-- BEGIN Reading passage --

A crammed up house is good when you are the kind of person who pays attention to even the surliest details; how a speck of rubble flies alongside the sunshine, why there’s even a tan line on the brown wooden table, where the trail of big ants departs from and goes to, when you decide to exactly put three large boxes of old things with sentimental value in the shelf, which furniture needs to be refurnished annually, and whose sweat drips on the white marble floor being visible. Crammed up house is good when you want to feel small at most times and yet, quenchless. Eyes full of wonder.
I never actually read Miranda July’s It Chooses You, as it collects dust in the corner of my mini library, only skimmed the pages wherein those supporting and decorative photographs are put as if I was feeding only the right hemisphere of my brain. Ancient hair dryer, a dining room which is filled with crystal lamps and lights from a humble crack, old mails, black leather sofa, fish pond that is overgrown by moss, other ephemera. There are a few pages in the chapter of making The Future (2011), her second feature film that stars Paw-Paw the cat, that match the general fashion of those photographs. I believe July’s life is just as cinematic and she herself a hoarder, just like my late paternal grandmother. She, for some reason, would collect patches and buttons and broken porcelain for something later in the future, maybe a recycled doll or modified tunic or reused napkin. Nobody ever knows. Nobody but her.
I inherited that gene, or, say, preference, to hoard things: torn up cards, a miniature of truck that has lost its tires, papier-mâché, collar and lace, used brooch, several beads threaded together on a string—to name some. My mother often complains when noticing me squirrel away those stuff and keep them in my room like a prized possession. She doesn’t quite understand why I collect them for the sake of collecting instead of seeing a particular function, when to me hoarding is comparable to admiring little things which have been misplaced or discontinuous—broken. A personal museum for breached goods.
When I was little I fantasized of having a two-story house. The first floor is a huge ballroom for dance event and a spacious living room because, as much as I tend to be misanthropic, I used to imagine hosting so many guests for some egoistic-Leo reason, while the second floor will be full of bedrooms and other rooms for private activities; little reading corner, bubble bath, a small pantry for me to experiment with meat or pasta, just an empty nook for when I want to just do nothing in secret. In the backyard there is a fireplace and camping tents and gardens full of white and red roses also peach and apple trees, my lovely little farm during summer break from school. I projected my inner child into bushes shaped like elephants and standing lamp built from silver or chromium. My two-story house is a countryside castle surrounded by other similar castles that I would get confused at first glance.

-- END Reading passage --
-- BEGIN Data section --

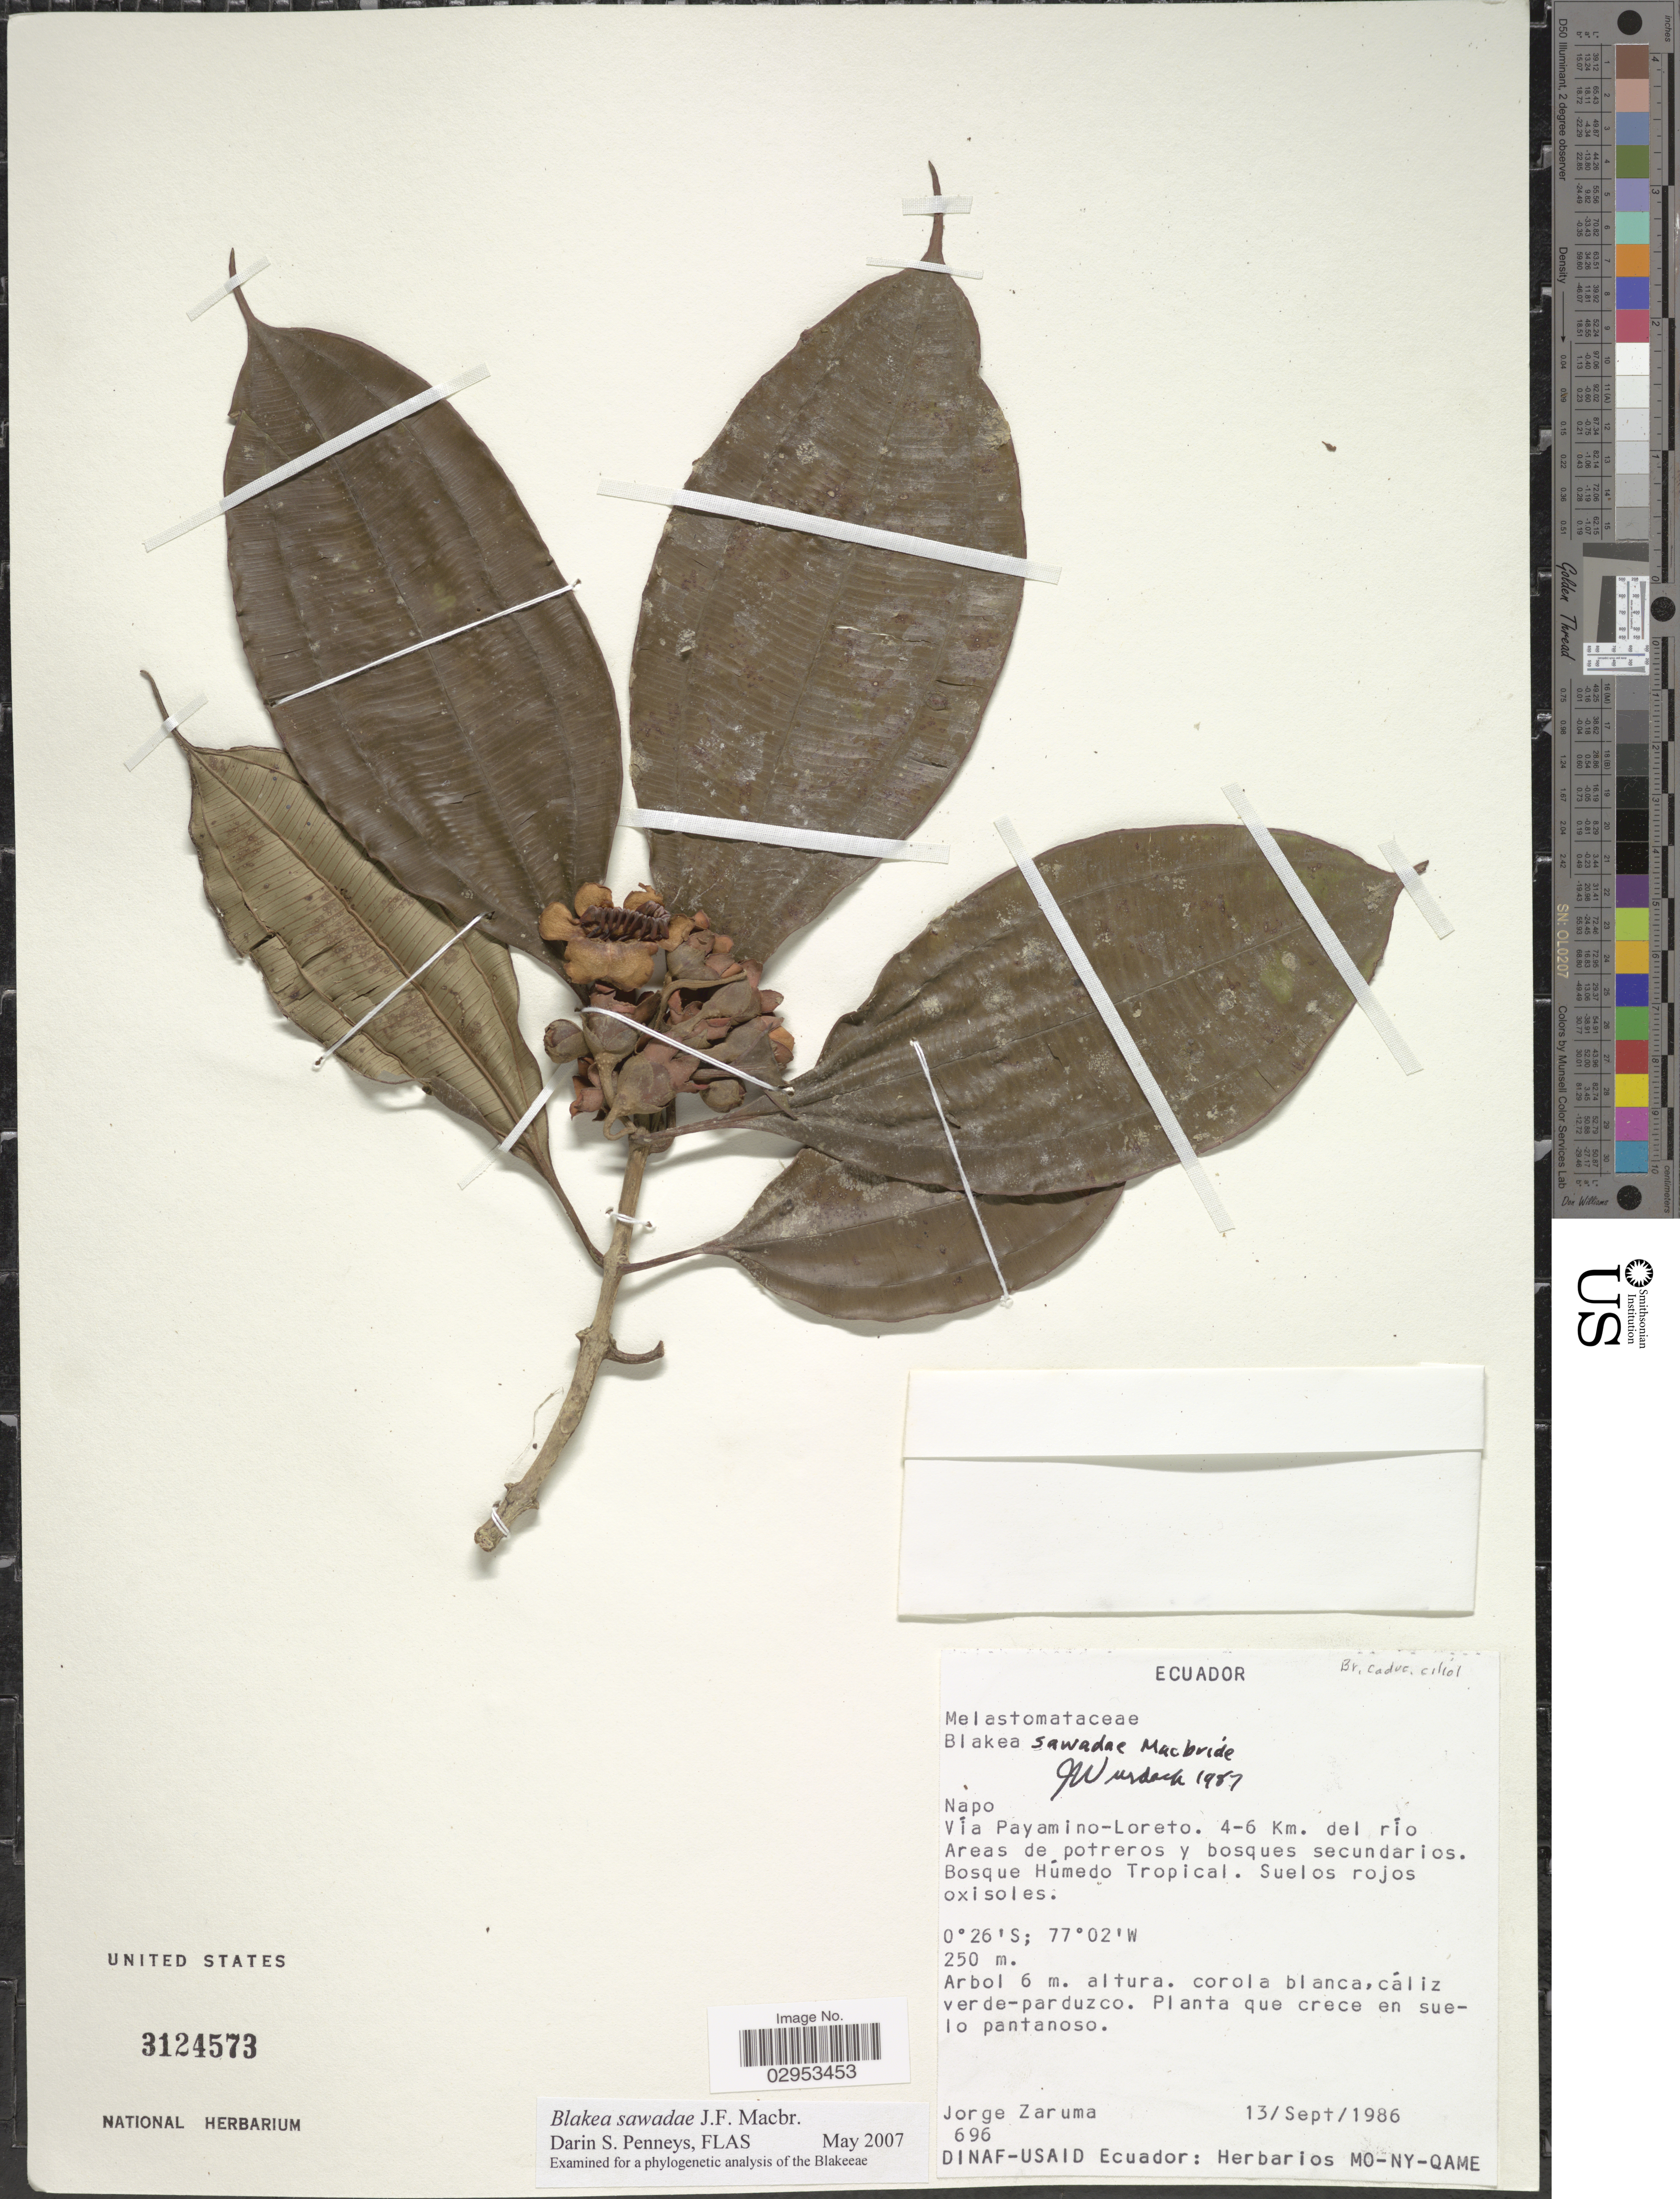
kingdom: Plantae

-- END Data section --

Jobs →
1. Print the essay on hoarding and a crammed house from "I inherited that" to "for breached goods.".
2. Carry on the essay on hoarding and a crammed house from the point where it stops.

Responses →
1.
I inherited that gene, or, say, preference, to hoard things: torn up cards, a miniature of truck that has lost its tires, papier-mâché, collar and lace, used brooch, several beads threaded together on a string—to name some. My mother often complains when noticing me squirrel away those stuff and keep them in my room like a prized possession. She doesn’t quite understand why I collect them for the sake of collecting instead of seeing a particular function, when to me hoarding is comparable to admiring little things which have been misplaced or discontinuous—broken. A personal museum for breached goods.

2.
I wouldn’t be dizzy in the slightest sight of heights and having baby is never in the plan—I’m afraid I have to equipped the house for child safety that doesn’t correspond with the general aesthetics—although probability will always be there. I would either wear my ancient dresses or walk naked on the marble floor. I portrayed no swimming pool, but artificial lake or small pond as my room’s view. Perfect humidity.
Years later, I found out I probably wanted only one story house, just like my real house. Small and spot on. Having it (and living in one) has its own perks. The L-shaped building we occupy, which has been standing still since 1983, needs low maintenance. Everyone is having babies now and no one is afraid of accidental falling from the stairs—I love seemingly noncorrelating event that impacts our real life. We clean the house with minimal energy and things are way easier to be found. You know what else is easy in our house? Spotting stuff with sentimental value. We save things with no doubt. And we let go of them unproblematic.
Living in a tropical country entitles me to two seasons: dry and rainy. During “summer” my father dries paddy, my mother wears surgical mask when riding motorbike, I decline to go out without picking the most comfortable sunscreen to spread on my face that doesn’t leave white cast. During “winter” we appreciate whoever invented a raincoat or an umbrella for our body, anticipate cold and influenza which actually don’t have to coincide with rain or storm, exsiccate our clothes indoor as if we protected them from laundry thief. Since the earth temperature is up and up, it is hard to define when the sunny season starts then ends, when the cloudy season starts then ends. The sky is as moody as yours truly with premenstrual syndrome.
As a child, I thought about countries with four seasons a lot. Snowy christmastime as advertised on television, blooming tulips and many other flowers that I’m struggling to pronunciate or relate to, sunbathing in beach and the fancy striped bikini, fallen leaves in piles that look like a dump or garbage but the kind that makes me want to cease sweeping up and lying down on it instead. The name ‘four seasons’ ring to my ear like a name of a hotel that it is, not something chronological that requires material adaptation and body adjustment. My lipstick is that one same lipstick year-round, my coat is light, and my sandals are never slippery no matter the fabric—static ambiences surrounds me annually and drives me to think that all updates should be answered by “not now.” Living in a tropical country makes me imagine if four-season country is better to live in for the variations on weather and natural disasters, as if the sun and rain were less romantic to express solemn admiration in a form of season-inspired fashion modes or, to some degree, survival kit.
Living in a tropical country brings color to my fruit and vegetables stand. Yellow, green, orange, intense purple, variations of red from cerise to perhaps also ruby. It means most of them are juicy and sour, indicating the land and the air they grow up in and with. Living in a tropical country makes me wonder whether I’m more of a brown person or a yellow person. To think about my distant ancestors is to think about so many colors, uneasy to condensed to only one box. My skin is pretty fair for a Southeast Asian person but the region alone doesn’t quite encompass the sense of belonging to either group. I’m often uncertain. To this day I would like to think I’m an unspecified species of woman of color. (Or maybe I’m just not brown enough.)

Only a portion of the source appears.